Warnings about the transportation funding gap were raised in September during a state JTC meeting by WSDOT Deputy Secretary Keith Metcalf, who said “the prosperity of our state is at risk.” According to a new assessment by BERK Consulting, the state’s highways will require between $21-26 billion for preservation and improvement through 2031.

BERK Senior Analyst Andrew Bjorn told the JTC at its June 23 meeting that “it’s essentially a debt that we’ve incurred,” through deferred maintenance. Starting next year, WSDOT will no longer pave highway ramps or sections of the freeway where the speed limit is 40 miles per hour (MPH) or less. The state agency estimates over the next decade its highway safety investments will be $1.7 billion underfunded.
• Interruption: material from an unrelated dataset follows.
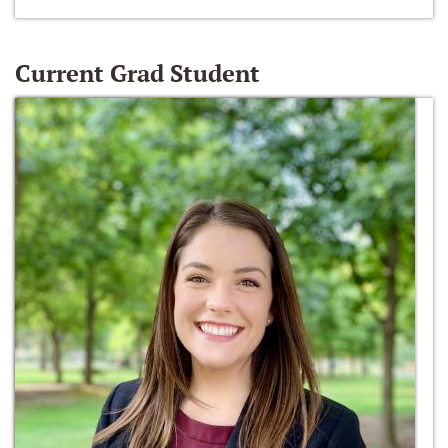
Current Grad Student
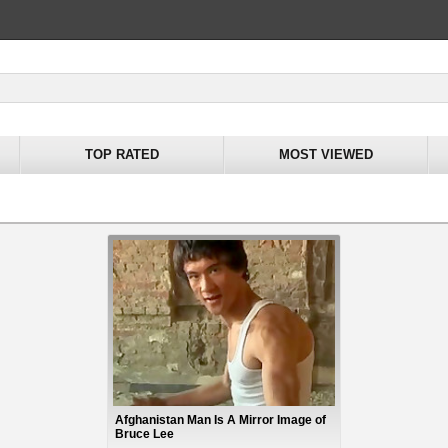
TOP RATED
MOST VIEWED
Afghanistan Man Is A Mirror Image of
Bruce Lee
“There are active backlogs in maintenance and preservation projects that have been larger than before and across all modes and infrastructure types,” Bjorn said.

In addition to a $700 million annual funding gap for maintenance and preservation, the state also is expected to shoulder a significant financial burden for numerous state, local and interstate transportation-related projects that include:

  • The I-5 Columbia River Bridge;
  • $1.56 billion for the I-5 carpool lane extension to Joint Base Lewis-McChord;
  • $260 million for State Route 18 widening between Issaquah-Hobart Road and Raging River; and
  • $1.4 billion for the US 2 Trestle in Everett.

Additionally, the state estimates it will cost $3.1 billion to remove 415 fish barriers on WSDOT property by 2030 due to a federal court injunction. Although city and county culverts weren’t affected by the injunction, Bjorn said there is the “implication that they will be legally required to comply with requests.”

Overall, funding for the state transportation system is less than half of what is need, according to the BERK Consulting assessment. Local and county governments are also in a similar situation. Often those projects, such as the Duportail Bridge in Richland, rely heavily on state funding and provide economic benefits as well as improved traffic conditions and greater access for emergency services.

A 2020 study of the Duportail Bridge found that “it was challenging to assemble the total funding required for the project, which far outstripped local funding ability,” with the state contributing 86 percent of the total funding.

Among the state revenue options on the table generating the most revenue through 2031 are:

  • Cap and trade ($3.5 billion);
  • Employee excise tax ($828 million);
  • Transportation benefit assessment ($922 million); and
  • A road usage charge (RUC at$2.5 billion).

However, BERK Consulting Associate Maidt noted that many of these potential new revenue sources such as an RUC would be difficult to implement, while an employee payroll tax would be easy to implement and “widely applicable, but not equitable.”

Following a pilot program and recommendations from the Washington State Transportation Commission, state lawmakers this session introduced SB 6586 setting up an RUC program for electric vehicles and hybrids. Although it cleared the Senate Transportation Committee, it did not advance to the Senate floor for a vote.

Aside from new taxes, the state advisory committee may also recommend increasing existing revenue sources such as

  • Freight project fees;
  • Personal trailer fees;
  • Passenger weight fees; and
  • Motor vehicle filing fees.

Another possibility is increasing the state gas tax, which the legislature did in 2003 and 2015. The 2003 nickel tax provided almost $4 billion over a 10-year period, funding 158 projects. The current state gas tax is $.49 per gallon. A 10-year transportation package introduced last year would have included a small gas tax increase to help pay for fish barrier removal. That package is likely to be voted on during the 2021 session.

Maidt said the advantages of a gas tax increase is that it is already collected by the seller and constitutional restrictions ensure the money would be spent on state highways. “It could generate a fair amount of revenue. It incentives resource efficiency.”

The advisory group must meet by July 1 and conclude by Dec. 31 with recommendations delivered to the state legislature for the 2021 session. The JTC will meet next on Sept. 17.